With each signal, the diaphragm contracts downward, pulling the thoracic cavity and the lungs with it. This creates negative pressure in the trachea and lung tissue, and with this negative pressure air rushes in, just as water flows down a river. Entering through the mouth or nose, the air travels down the back of our throat, past the vocal cords, and into the trachea. About halfway down the sternum, the trachea divides into the left and right bronchi, which divide again and again into lesser bronchi, termed bronchioles. The air moves through the bronchioles, which extend deep into the lungs, like tendrils from a star erupting in space, until finally it penetrates into cave-like recesses, deep in the lungs. Known as alveoli, and resembling cells of a honeycomb, these grapelike clusters at the end of the increasingly narrow breathing tubes are where gas exchange occurs.

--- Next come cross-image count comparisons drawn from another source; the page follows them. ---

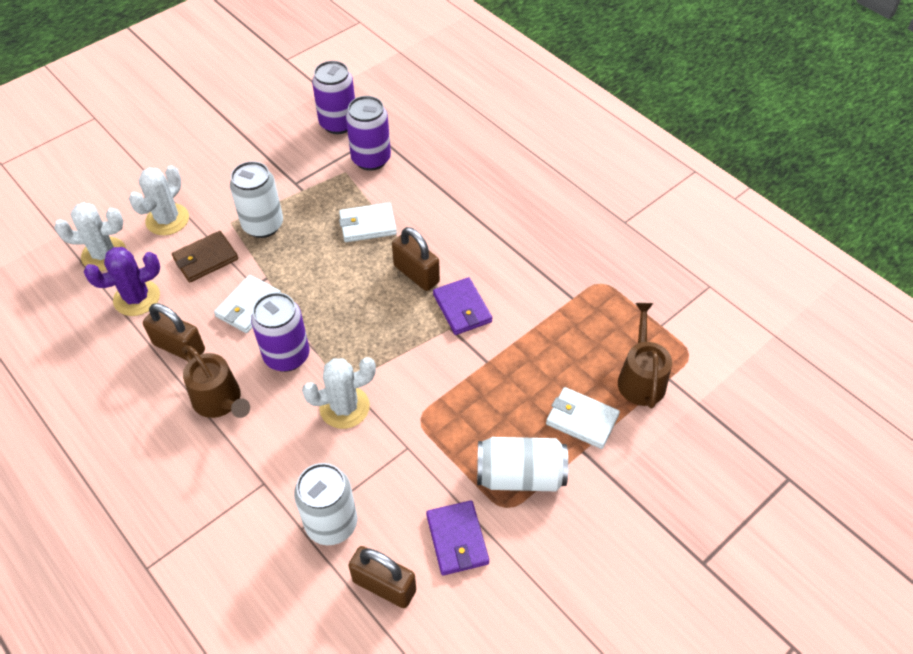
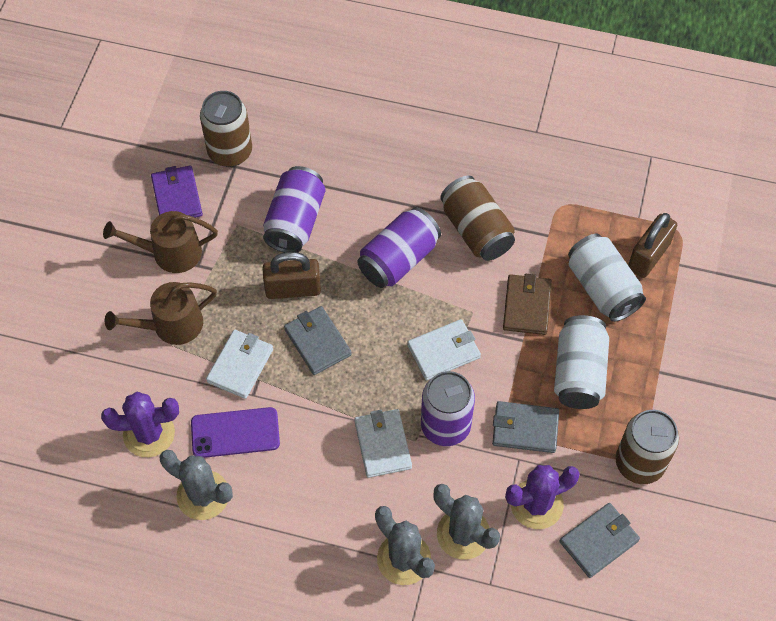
brown can: 0 -> 3
brown padlock: 3 -> 2
grey cactus: 0 -> 3
grey wallet: 0 -> 3
purple cactus: 1 -> 2
purple phone: 0 -> 1
purple wallet: 2 -> 1
white cactus: 3 -> 0
white can: 3 -> 2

Continuing its natural flow from an area of high concentration to one of low concentration, oxygen moves effortlessly through the thin surface of alveoli, just a single cell thick, to the adjoining capillaries. Here, thousands of hungry red blood cells grab oxygen, and together they are pumped by the heart to the arteries and then to the tissues of the organs, which are infiltrated with a vast network of capillaries. At the tissue level, oxygen hops off the red blood cell and diffuses through the capillaries into the cells of whatever organ or muscle is nearby.

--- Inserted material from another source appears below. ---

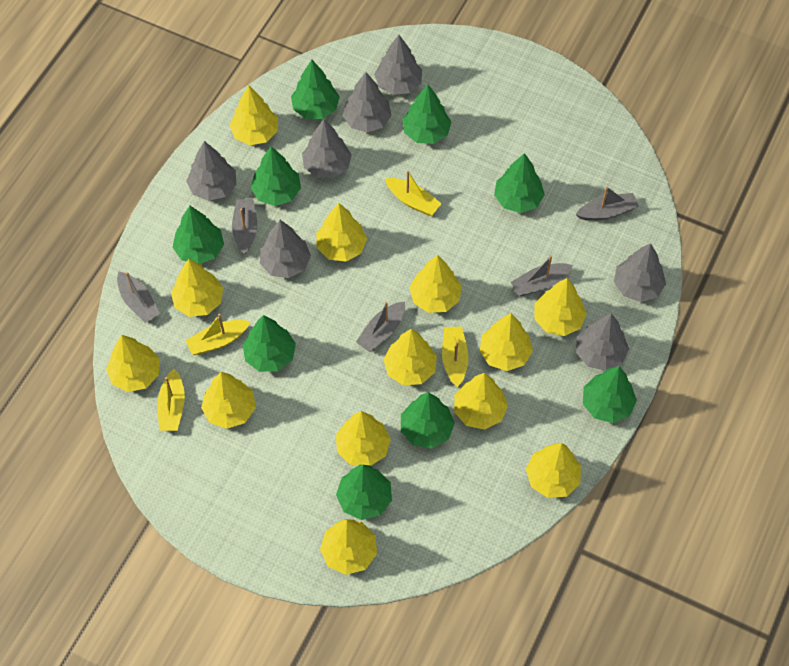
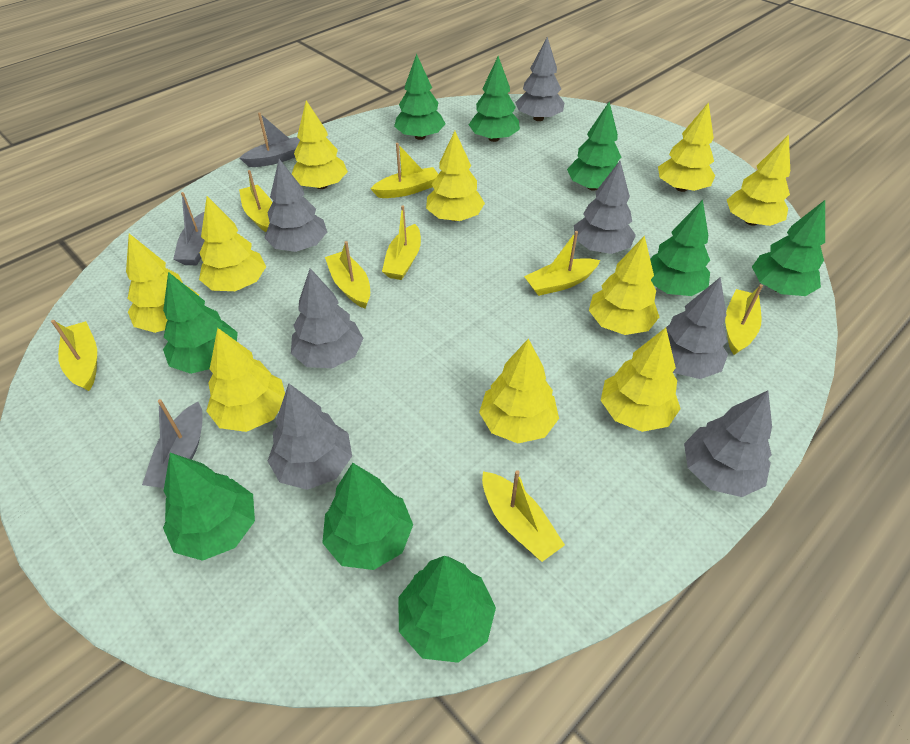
grey boat: 5 -> 3
yellow boat: 4 -> 8
yellow tree: 13 -> 10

Within each cell are mitochondria, the specialized organelles in which cellular respiration takes place: oxygen joins with glucose to produce carbon dioxide, water, and adenosine triphosphate (ATP). ATP is our primary source of energy, the molecule that drives many of our bodily reactions, including muscle contraction, enzyme production, and the movement of molecules within our cells. ATP causes these reactions by breaking off one of its phosphate groups, whose electrons are in a high-intensity state, and transferring this energy to drive the necessary processes of the cell. Now adenosine diphosphate, it gets recycled back to the mitochondria to become high-energy triphosphate again through the ongoing process of cellular respiration.